5 thoughts on Working Backwards

I had a long day of walking around and waiting a lot, so it was a good chance to listen “Working Backwards” by Colin Bryar and Bill Carr. It was more insightful than I anticipated. Here are my thoughts about it – 

  1. Corporates vs. startups – whenever I read or hear about best practices and success stories of big organizations (Amazon, Netflix, etc.), I wonder what I can adapt and what I can use for a small startup. Two things sparked my mind –
    • Hiring for diversity – the book mentioned that they cared for diversity, specifically concerning gender, from the early days of Amazon. They say that one of the groups noticed that they had some bias in their hiring process, specifically in CV screening, and wanted to improve it while not changing the bar. To eliminate biases that arise when reading women’s CVs, they modified the hiring process so that every woman who applied to the position would go through a phone interview.
    • Diving into the details – in startups, there are always fires to put away, new requests, and urgent tasks. I can improve on diving into the details, and that can put some of the fires away.

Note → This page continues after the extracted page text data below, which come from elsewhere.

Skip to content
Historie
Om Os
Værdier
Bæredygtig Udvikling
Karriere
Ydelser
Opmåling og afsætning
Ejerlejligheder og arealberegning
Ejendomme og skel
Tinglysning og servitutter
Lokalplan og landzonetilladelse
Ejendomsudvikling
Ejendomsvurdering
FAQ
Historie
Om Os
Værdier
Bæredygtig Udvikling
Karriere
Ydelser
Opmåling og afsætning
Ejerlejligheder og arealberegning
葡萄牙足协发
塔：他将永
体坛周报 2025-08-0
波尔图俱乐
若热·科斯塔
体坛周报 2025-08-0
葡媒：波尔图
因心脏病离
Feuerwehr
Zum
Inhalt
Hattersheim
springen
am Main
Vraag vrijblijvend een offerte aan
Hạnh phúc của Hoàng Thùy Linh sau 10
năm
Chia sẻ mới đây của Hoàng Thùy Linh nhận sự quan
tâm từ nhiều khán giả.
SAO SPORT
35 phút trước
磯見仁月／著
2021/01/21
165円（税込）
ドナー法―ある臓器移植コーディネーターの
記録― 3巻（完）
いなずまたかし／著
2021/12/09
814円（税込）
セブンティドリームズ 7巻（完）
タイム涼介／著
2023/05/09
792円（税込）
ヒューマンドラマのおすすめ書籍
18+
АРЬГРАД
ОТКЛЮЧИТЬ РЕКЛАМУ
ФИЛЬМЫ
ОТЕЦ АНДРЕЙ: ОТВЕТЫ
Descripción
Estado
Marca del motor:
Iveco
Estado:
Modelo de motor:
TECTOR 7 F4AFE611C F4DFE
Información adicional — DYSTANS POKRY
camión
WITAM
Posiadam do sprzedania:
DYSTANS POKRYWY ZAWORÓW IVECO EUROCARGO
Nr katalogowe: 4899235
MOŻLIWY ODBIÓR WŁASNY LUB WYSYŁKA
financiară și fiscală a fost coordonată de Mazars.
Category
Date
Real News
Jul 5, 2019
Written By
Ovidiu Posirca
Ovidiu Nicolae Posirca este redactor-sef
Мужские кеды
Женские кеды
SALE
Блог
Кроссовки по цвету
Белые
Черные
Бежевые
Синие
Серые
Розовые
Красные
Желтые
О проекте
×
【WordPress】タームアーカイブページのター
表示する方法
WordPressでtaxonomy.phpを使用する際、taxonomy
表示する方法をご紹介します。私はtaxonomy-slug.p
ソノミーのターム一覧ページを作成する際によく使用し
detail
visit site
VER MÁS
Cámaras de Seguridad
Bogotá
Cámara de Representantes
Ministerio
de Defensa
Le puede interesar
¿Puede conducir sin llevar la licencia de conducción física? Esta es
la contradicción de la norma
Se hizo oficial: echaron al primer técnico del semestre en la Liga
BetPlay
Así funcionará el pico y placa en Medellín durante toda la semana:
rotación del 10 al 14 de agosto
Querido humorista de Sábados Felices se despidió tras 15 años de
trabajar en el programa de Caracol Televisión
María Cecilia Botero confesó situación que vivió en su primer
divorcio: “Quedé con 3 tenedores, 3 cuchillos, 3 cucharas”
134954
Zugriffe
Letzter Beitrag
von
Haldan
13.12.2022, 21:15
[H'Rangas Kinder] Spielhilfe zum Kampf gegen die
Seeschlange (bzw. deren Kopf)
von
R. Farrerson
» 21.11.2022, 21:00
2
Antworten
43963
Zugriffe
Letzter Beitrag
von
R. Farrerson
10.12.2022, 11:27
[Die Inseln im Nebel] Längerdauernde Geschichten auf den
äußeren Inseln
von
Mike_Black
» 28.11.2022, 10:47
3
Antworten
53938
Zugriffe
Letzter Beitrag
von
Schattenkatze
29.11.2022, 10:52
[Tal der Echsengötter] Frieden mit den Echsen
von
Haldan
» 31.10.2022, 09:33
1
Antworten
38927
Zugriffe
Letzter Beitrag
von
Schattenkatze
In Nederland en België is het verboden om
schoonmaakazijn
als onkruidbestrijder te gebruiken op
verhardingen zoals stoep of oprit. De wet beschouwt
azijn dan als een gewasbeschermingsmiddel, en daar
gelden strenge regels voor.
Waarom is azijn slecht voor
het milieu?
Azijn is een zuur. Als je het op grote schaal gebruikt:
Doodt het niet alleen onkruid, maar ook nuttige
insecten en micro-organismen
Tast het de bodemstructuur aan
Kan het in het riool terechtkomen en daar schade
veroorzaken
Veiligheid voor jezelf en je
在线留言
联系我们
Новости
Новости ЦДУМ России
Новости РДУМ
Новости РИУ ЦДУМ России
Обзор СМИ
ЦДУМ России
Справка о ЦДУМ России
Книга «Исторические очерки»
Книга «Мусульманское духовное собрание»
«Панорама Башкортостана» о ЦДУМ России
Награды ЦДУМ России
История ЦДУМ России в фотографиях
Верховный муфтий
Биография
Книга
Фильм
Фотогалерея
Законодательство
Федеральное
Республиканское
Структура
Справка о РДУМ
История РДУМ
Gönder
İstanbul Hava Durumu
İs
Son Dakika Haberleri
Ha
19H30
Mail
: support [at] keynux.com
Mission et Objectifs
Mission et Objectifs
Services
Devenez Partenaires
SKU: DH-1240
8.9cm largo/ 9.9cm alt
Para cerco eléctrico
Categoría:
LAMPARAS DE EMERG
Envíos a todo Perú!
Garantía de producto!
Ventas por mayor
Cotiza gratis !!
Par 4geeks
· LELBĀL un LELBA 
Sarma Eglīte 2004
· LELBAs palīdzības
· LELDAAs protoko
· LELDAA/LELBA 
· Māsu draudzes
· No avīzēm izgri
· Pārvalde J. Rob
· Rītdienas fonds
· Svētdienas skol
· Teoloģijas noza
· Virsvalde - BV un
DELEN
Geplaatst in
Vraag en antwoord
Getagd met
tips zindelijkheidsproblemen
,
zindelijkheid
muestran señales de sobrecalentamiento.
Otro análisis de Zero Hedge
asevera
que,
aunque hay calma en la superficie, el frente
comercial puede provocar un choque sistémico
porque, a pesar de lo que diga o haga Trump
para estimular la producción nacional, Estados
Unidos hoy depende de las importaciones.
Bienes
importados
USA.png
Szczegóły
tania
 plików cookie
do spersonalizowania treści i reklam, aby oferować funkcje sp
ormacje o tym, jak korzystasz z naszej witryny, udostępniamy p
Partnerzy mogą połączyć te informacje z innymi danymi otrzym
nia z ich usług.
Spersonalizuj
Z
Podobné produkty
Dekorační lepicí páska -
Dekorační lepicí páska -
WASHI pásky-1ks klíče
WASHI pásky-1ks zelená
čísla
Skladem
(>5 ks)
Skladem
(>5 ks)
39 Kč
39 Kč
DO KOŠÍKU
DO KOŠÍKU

  2. “Be stubborn on the vision but flexible on the details.” – I love this quote, and I think it is one of the enablers for Amazon’s innovative culture.
  3. Blackberry inspiration – the authors mention that when designing Kindle, they were inspired by Blackberry, which was innovative for the time being as it was always synced and available. As in the examples in the Jobs to Be Done book – while the inspiration stands in place, the example is a bit outdated. Maybe I should read this next.
  4. 6 pagers – one of the justifications brought in the book for moving from PowerPoint to six pagers is that it eliminates the differences between a skilled marketing person, a junior developer, and an experienced VP and makes it more equal. I disagree with this argument. It might decrease the dependency on presentation skills, but I still think that there is a gap and experience matters even in writing – choosing the right wording and style and surfacing the relevant doubts, concerns, or benefits of the relevant stakeholders and audience. Writing is also an art, and writing a concise passage is not an easy task. 
  5. WatchNow subscription – when talking about Prime Videos, they mentioned Netflix’s early days when it was called WatchNow, and they offered a subscription to whoever had a DVD subscription. This resonates with jobs to be done advice regarding obstacles to adaptation –  offer the customers a way to try the product (freemium, limited trial, etc) before they buy it.
  6. AWS – as they say, the origin story and other stories about AWS can fill a book independently. I look forward to such a book. Having said that, they talk about the pricing of S3 and whether this should be a subscription or usage-based, what should count for usage – storage size, API calls, etc., and how the pricing was changed once they better understood the usage patterns. This is a great anecdote that even if you walk backward and prepare the PR and Q&A before you develop the product, you will learn new things when users start using it.
  7. 2 pizza teams legend – there are a few concepts associated with Amazon, such as the “2 pizza teams” which, after reading the book, I find it is highly misunderstood or very freely interpreted. On the other hand, I didn’t hear many companies or many people discussing the “Working Backwards” process, which I find far more interesting, and I wonder why one concept is so popular while another one stays in the shade.